▸ **Exercise requirements**:
Tally the lines below that contain the string "için", and reply with that count alone.

▸ **Provided records**:
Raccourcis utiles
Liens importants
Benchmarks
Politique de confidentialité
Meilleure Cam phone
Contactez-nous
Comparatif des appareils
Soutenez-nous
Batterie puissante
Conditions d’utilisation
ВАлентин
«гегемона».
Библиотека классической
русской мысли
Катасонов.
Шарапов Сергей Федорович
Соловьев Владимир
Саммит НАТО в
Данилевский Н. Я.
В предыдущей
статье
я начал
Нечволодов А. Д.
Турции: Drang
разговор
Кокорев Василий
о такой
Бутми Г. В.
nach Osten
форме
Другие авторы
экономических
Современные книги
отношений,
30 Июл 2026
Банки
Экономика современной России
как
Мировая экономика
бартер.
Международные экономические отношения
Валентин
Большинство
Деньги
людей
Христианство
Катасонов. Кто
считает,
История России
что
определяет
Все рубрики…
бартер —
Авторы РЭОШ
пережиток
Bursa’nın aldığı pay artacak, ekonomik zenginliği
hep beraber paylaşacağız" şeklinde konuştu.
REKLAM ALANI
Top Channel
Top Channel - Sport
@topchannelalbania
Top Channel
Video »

==

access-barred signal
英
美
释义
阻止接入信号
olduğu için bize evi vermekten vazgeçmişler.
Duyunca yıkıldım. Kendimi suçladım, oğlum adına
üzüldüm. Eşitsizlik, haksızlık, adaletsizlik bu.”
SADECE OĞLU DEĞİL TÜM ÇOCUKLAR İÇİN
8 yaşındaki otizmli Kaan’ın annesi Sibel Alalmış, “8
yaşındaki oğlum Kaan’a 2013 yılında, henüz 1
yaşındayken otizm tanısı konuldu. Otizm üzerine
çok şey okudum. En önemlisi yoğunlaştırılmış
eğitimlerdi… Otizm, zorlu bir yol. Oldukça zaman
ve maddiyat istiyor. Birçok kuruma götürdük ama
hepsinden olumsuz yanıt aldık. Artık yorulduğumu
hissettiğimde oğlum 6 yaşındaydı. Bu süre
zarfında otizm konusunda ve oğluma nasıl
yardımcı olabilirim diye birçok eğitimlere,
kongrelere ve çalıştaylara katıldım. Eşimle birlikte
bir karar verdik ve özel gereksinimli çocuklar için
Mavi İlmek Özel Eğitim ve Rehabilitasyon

* * *

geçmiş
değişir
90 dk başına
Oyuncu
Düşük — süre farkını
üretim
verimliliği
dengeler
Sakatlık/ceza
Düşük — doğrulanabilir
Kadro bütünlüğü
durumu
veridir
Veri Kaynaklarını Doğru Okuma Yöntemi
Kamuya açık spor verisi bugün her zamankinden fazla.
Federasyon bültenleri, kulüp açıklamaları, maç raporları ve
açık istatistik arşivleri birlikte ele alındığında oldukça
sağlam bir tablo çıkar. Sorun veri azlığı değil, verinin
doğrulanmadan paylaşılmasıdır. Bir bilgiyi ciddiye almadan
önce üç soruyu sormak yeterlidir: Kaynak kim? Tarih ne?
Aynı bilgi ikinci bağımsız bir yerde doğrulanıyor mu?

▸ **Output for this exercise**:
2